Thanks, she said again. I really like them.
Her boyfriend, I realized, was standing right behind me. He stood like a boyfriend, hands pocketed, a little too nonchalant, like this was his living room.
Do you like them? she pressed him.
He wobbled his head in a way that could have meant absolutely anything. Everyone was always parading around their boyfriend who was dressed in ill-fitting athletic shorts and not realizing how important this was for her. It was so obvious when someone found the right thing, that confluence of someone’s grandma auctioning off her progressives on eBay in Lithuania and a person’s ears being the ideal distance apart. It meant something, for a frame to fit, and for the person to feel good in it.
I’ll come back for them, she said firmly. After the next paycheck. I need them for a wedding. My best friend’s wedding.

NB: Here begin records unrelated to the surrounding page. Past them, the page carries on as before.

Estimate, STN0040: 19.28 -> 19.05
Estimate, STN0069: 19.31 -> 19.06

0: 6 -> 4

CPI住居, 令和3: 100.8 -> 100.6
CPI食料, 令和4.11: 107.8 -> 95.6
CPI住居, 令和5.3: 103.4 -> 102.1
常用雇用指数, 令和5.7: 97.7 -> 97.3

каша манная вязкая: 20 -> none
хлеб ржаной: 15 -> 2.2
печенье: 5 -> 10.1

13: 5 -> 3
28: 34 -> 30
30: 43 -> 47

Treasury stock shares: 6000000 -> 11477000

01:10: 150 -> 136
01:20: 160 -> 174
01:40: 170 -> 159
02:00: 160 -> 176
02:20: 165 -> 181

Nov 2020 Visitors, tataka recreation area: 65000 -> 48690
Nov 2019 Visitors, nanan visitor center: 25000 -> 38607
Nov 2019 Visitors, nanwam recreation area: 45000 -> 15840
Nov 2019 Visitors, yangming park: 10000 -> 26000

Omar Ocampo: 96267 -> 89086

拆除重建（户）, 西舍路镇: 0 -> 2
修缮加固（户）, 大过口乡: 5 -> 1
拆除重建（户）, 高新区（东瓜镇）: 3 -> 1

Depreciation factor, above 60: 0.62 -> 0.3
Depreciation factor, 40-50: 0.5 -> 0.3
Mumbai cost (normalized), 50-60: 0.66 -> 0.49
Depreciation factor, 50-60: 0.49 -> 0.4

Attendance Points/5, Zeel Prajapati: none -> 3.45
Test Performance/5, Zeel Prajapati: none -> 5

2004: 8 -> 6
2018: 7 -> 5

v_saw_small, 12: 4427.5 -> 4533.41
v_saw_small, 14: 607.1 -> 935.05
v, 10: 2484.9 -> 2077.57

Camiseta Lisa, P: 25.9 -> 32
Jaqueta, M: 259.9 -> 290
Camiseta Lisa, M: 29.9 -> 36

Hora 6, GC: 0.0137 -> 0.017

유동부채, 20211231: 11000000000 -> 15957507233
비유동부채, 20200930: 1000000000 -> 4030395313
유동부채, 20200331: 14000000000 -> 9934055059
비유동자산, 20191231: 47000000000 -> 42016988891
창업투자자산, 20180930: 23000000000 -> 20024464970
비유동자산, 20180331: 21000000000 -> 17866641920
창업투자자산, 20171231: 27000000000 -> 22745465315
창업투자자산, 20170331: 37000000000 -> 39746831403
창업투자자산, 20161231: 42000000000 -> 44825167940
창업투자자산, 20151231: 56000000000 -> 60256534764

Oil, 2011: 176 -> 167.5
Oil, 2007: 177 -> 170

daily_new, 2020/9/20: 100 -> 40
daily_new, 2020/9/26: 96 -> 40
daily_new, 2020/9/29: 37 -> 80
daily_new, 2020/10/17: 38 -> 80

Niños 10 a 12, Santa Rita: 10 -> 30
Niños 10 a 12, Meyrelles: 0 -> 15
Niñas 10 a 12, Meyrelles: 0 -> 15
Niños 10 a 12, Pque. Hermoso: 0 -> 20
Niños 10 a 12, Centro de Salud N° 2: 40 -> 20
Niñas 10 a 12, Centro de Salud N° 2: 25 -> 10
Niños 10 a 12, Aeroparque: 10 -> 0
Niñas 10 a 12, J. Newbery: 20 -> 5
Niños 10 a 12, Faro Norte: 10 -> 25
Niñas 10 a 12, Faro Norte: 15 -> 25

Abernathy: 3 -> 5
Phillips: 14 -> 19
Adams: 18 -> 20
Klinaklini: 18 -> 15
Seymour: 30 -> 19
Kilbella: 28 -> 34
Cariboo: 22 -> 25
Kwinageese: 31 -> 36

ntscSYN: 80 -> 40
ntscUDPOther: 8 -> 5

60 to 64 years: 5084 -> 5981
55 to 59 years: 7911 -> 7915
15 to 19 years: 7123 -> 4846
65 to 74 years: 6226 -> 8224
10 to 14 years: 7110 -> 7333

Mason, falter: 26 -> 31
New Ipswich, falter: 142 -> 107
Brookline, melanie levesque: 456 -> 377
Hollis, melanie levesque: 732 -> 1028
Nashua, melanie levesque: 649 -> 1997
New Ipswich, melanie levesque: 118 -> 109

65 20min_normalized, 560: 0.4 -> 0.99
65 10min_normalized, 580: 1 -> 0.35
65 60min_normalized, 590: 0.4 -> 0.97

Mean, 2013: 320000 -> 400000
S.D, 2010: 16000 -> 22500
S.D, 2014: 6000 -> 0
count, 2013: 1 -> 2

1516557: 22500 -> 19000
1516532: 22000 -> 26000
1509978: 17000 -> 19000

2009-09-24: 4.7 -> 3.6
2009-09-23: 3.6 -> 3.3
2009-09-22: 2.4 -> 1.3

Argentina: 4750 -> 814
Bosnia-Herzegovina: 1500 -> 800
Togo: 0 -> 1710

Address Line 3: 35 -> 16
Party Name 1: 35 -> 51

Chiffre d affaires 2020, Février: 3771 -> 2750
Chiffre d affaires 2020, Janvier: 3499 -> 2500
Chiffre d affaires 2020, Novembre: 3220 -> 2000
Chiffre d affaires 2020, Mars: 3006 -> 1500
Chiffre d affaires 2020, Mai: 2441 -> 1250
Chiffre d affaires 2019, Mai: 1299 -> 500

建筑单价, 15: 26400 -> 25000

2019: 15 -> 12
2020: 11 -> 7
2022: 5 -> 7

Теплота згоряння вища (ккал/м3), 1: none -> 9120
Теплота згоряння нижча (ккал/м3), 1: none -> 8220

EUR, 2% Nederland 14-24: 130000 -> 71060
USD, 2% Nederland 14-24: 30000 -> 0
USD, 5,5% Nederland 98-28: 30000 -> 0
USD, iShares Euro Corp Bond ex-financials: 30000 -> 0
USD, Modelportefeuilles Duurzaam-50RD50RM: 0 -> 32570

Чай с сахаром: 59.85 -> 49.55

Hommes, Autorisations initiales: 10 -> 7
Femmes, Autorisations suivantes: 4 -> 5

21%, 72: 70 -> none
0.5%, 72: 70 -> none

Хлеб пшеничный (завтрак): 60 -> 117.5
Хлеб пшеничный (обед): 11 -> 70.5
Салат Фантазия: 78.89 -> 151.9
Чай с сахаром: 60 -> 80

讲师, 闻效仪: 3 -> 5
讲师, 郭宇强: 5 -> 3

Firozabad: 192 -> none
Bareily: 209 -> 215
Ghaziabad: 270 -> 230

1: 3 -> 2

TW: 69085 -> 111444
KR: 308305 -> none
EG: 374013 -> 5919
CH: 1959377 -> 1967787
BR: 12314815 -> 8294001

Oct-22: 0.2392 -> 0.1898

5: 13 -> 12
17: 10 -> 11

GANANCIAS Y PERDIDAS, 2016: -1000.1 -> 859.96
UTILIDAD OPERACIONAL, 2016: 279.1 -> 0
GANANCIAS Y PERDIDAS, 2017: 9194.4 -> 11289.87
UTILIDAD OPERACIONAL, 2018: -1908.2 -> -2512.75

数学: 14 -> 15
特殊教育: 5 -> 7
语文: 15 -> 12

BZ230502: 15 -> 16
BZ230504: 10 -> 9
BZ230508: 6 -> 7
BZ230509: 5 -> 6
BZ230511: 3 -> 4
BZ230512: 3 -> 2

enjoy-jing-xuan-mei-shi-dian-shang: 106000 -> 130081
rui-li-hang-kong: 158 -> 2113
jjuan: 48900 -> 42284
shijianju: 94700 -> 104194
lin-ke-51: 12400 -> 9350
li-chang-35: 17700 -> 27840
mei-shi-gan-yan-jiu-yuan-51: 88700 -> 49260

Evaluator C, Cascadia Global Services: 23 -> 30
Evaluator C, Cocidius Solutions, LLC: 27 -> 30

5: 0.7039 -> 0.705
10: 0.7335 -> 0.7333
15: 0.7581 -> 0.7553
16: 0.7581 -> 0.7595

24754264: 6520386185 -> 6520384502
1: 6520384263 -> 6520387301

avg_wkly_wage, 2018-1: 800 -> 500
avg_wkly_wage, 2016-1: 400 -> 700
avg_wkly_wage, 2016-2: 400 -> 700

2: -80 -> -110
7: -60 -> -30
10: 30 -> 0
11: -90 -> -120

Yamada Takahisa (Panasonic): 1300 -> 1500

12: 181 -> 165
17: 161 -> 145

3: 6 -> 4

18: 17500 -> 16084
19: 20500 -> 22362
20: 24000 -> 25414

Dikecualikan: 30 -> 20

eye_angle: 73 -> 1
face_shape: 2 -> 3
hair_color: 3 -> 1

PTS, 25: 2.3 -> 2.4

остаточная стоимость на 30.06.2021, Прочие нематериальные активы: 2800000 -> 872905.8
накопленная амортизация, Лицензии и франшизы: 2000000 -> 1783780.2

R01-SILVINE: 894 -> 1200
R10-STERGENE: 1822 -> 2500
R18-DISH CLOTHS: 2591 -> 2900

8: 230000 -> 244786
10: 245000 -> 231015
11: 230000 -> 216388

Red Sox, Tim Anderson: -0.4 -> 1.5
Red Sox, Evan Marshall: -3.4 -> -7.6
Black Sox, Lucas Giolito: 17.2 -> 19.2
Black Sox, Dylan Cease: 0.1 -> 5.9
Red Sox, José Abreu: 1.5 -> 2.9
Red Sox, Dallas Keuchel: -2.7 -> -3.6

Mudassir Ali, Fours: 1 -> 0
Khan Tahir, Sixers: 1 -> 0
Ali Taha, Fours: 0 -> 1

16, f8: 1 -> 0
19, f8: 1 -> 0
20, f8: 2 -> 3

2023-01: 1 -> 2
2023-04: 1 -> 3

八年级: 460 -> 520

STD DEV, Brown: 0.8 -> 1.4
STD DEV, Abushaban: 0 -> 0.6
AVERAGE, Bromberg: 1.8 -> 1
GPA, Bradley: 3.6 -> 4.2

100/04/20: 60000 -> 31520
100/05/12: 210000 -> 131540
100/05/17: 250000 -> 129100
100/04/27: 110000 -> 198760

Well, they’re a good choice. And a good price, given how much they sometimes go for online. I don’t make a commission, I added. So I’m telling the truth.
I hope it works out.
Me too.
She smiled. Thanks.
I heard Josh close the deal back there. From afar, he winked.
I was in love with Josh. When he was a teenager, he’d run away from a rural town called Misty Wagon, after his pastor dad found out he’d paid for a girl’s abortion. I’d felt so jealous when he described that girl—she’d had heterochromia, one green eye and one brown. Josh and I had sex one time at the staff Christmas party, thrown by Jeff, the owner of Marvelous Martha’s, and then never again. There was no Martha. Jeff was a retail mogul, and once a year he let us choose one optical and one sun to keep, then bought out a rooftop bar—bottle girls, aerial silks, henna tattoos—and everyone got obliterated. Seventeen negronis. I’d gotten a lotus mandala inked cold and wet on the back of my wrist by a lady in a sequined fedora. Later, under flashing blue rave lights, Josh had leaned over and picked off each bit of dried dye, revealing a warm, orangey shape.